Apart from the differences in the Arduino class structure, there are also differences in the actual implementation of the interface classes. What happens when I call Serial.write("1234567890") ? Does it block while 10 chars are written directly to the UART, does it write to a buffer and use interrupts, does it use DMA??? For madflight the following assumptions are made for the interfaces:

Serial (MF_Serial): Reading and writing is non-blocking, not thread-safe. At least 255 byte input and output buffers. Attempting to write more than fits in the free buffer space fails gracefully (no bytes are written to the buffer).

I2C (MF_I2C): Reading and writing is blocking, not thread-safe.

SPI (SPIClass): Reading and writing is blocking, not thread-safe.

Creating a new Gizmo for a Module

Let's assume we want to add the SEEALL radar gizmo to the rdr module.

Anatomy of a Module/Gizmo

The module header rdr/rdr.h defines the module and gizmo interfaces:

  • struct RdrState is the state info, in this case the measured distance by the radar gizmo
  • struct RdrConfig is the config for the module, the config always contains which gizmo to use (Cfg::rdr_gizmo_enum gizmo)
  • class RdrGizmo is the abstract base class for the rdr gizmos
  • class Rdr : public RdrState is the module class, which usually has setup() and update() methods. It inherits RdrState, so that we can access the state variables directly like: rdr.dist
  • extern Rdr rdr declares the global instance for the module

Steps to Create Gizmo SEEALL

cfg/cfg.h

Edit file cfg/cfg.h and append mf_SEEALL to the option list of the rdr_gizmo parameter.

rdr/RdrGizmoSEEALL.h

Create file rdr/RdrGizmoSEEALL.h for class RdrGizmoSEEALL : public RdrGizmo and implement:

  • static RdrGizmoSEEALL* create(RdrConfig *c, RdrState *s) which returns a pointer to the created gizmo on success, or nullptr on failure.
  • bool update() override which updates RdrState *s (i.e. distance).

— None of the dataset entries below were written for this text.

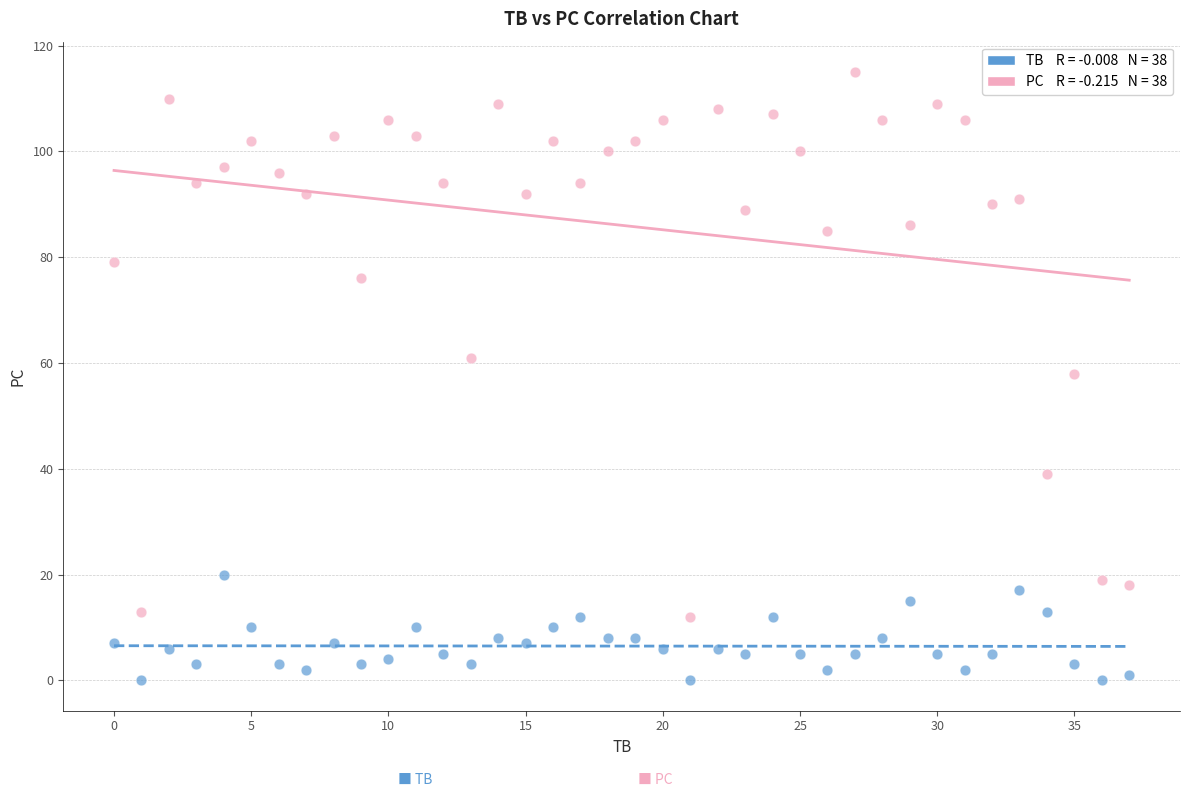

Across all data points, what is the range of Y values (max minus min)?

115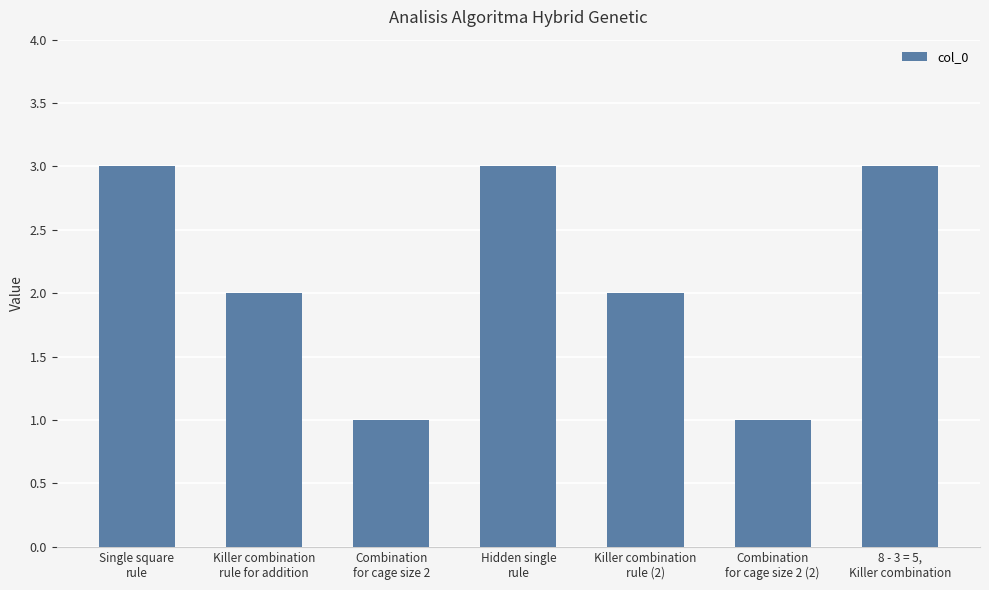

What is the sum of the values at Hidden single
rule and Combination
for cage size 2 (2)?

4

The update() method should be non-blocking. So instead of: "trigger measurement, wait for completion, report result", do "exit if busy, report result if measurement completed, trigger next measurement".

Have a look at the other gizmos for inspiration, or use one as template for your new gizmo.

External libraries

If your gizmo uses an external library, copy the external library to folder rdr/SEEALL. Copy only the required source files and create a single readme.txt file with a link to the external lib and the lib's license info. Do not copy examples and other optional files. I know, this copying feels wrong, but it guarantees that madflight will always compile, even if the external lib changes or disappears.

rdr/rdr.cpp

Edit file rdr/rdr.cpp and add the SEEALL gizmo to switch(config.gizmo) in Rdr::setup()

Publish your work

That's it. Now test, test, test by setting rdr_gizmo SEEALL in your madflight_config.

When you're confident that it works, create a Pull Request on Github to get your code included in madflight and let others profit from your work.